Solo in due racconti di Ragazze siciliane, l’ultima raccolta pubblicata da Messina nel 1928, si trovano personaggi che hanno il coraggio di prendere la parola. Non certo per fare discorsi articolati o ribellarsi, ma semplicemente per dire no a un matrimonio forzato.
Dice Messina nel testo Congedo, posto a epilogo della raccolta:
“Camilla o Bobò, Caterina o Bettina, non vivono nelle grandi città siciliane dove le giovanette si preparano a lottare – né più né meno come le loro compagne d’oltre mare.
No. Esse vivono in piccoli paesi chiusi e sperduti, dove l’abitudine segna un ritmo uguale, dove le novità e il rumore giungono tardi, come voci smorzate dalla distanza.”

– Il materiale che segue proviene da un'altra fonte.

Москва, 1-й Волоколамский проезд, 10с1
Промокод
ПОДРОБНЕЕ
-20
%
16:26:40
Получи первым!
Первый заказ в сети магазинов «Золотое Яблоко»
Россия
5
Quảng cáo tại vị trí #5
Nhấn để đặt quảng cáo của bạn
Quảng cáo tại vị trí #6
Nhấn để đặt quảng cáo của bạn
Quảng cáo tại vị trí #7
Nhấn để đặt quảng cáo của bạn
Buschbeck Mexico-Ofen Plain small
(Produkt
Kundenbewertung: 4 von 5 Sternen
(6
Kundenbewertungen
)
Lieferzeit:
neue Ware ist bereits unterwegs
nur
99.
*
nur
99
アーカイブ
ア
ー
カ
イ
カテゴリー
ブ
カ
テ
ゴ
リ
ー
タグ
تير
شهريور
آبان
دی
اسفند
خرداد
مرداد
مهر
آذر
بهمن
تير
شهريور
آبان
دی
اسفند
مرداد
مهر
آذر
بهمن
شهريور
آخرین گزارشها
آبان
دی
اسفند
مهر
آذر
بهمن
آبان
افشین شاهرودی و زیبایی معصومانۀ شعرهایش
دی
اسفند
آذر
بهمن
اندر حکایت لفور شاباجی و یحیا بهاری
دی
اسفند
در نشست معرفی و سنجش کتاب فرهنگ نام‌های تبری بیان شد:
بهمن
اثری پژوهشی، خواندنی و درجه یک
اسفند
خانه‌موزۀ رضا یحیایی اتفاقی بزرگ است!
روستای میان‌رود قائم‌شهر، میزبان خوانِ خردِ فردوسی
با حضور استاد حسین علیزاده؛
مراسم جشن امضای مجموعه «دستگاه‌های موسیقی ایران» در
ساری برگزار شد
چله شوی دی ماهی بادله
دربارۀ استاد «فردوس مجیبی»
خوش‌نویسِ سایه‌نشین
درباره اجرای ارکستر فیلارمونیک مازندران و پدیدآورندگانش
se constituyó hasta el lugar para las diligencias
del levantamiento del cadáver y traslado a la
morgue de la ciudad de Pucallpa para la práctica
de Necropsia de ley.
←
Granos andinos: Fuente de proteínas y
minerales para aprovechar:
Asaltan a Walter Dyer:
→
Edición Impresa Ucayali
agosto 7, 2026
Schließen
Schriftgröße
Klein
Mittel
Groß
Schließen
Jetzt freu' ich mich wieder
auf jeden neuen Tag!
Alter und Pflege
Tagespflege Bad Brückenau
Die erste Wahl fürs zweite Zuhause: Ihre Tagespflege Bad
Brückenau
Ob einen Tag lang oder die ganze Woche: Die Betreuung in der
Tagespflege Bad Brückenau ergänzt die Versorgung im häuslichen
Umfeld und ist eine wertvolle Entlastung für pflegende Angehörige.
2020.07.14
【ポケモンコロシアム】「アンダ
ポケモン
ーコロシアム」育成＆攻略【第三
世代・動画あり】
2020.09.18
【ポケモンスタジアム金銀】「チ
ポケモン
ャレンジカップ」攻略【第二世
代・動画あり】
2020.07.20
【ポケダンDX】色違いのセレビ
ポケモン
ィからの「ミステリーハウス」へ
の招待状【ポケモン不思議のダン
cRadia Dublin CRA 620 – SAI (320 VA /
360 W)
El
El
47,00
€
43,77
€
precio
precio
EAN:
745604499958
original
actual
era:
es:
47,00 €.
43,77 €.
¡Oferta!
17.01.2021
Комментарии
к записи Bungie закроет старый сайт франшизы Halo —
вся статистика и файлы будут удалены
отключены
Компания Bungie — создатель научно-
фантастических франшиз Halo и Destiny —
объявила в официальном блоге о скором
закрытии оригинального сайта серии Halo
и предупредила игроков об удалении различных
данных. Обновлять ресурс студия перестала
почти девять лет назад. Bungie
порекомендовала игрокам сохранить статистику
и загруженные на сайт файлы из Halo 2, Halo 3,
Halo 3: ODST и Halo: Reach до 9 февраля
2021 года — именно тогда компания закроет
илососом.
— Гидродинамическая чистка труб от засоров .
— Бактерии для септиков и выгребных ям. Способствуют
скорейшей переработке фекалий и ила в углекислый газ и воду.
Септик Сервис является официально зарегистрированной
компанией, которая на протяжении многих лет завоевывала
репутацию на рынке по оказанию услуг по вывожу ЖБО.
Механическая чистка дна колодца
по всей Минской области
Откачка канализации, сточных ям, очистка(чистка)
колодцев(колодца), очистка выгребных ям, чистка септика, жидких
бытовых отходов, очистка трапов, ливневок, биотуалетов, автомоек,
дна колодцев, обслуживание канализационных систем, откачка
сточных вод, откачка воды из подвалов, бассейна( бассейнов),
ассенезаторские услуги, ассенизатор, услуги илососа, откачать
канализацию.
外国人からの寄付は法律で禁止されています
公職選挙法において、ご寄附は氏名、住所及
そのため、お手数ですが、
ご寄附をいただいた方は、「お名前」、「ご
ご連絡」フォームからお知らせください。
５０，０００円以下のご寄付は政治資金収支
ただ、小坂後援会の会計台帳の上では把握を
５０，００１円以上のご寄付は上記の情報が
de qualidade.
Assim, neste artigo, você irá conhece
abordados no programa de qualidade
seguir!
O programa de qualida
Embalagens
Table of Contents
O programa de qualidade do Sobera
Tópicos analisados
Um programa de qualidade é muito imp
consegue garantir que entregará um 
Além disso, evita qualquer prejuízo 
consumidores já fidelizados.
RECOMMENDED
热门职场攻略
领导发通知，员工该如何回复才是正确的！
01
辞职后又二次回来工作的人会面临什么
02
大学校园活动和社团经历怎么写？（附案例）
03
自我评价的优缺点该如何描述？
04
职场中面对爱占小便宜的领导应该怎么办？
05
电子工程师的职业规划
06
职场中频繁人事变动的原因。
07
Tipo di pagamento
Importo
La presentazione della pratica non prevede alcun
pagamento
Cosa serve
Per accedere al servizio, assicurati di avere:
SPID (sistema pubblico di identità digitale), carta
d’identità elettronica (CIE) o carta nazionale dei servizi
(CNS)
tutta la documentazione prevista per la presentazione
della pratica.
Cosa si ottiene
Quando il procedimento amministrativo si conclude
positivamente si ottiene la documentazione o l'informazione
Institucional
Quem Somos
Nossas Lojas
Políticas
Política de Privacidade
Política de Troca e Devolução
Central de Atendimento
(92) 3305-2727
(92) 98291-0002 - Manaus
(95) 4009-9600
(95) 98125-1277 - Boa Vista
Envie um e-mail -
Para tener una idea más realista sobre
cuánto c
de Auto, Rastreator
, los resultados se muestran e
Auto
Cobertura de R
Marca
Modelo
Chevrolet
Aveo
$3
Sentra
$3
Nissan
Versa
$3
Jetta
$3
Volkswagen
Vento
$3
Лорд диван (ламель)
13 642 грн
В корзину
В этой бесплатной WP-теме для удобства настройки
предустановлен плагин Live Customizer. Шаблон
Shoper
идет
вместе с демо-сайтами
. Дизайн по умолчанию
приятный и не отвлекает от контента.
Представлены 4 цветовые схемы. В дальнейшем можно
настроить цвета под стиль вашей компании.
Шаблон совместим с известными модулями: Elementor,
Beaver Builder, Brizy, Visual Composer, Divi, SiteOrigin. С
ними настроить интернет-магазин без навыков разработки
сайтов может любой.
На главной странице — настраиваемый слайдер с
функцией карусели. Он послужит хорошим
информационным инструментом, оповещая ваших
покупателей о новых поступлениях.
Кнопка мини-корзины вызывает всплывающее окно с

Ci avverte Maria Messina che nessuna di queste ragazze cambia la propria sorte. Eppure nel dire no, nel far sentire una voce squillante, nel respirare senza sentirsi soffocare, c’è una presa in carico di sé, la possibilità di scegliere almeno la propria solitudine, di uscire dal “cerchio della vita per entrare nel proprio mondo spirituale”.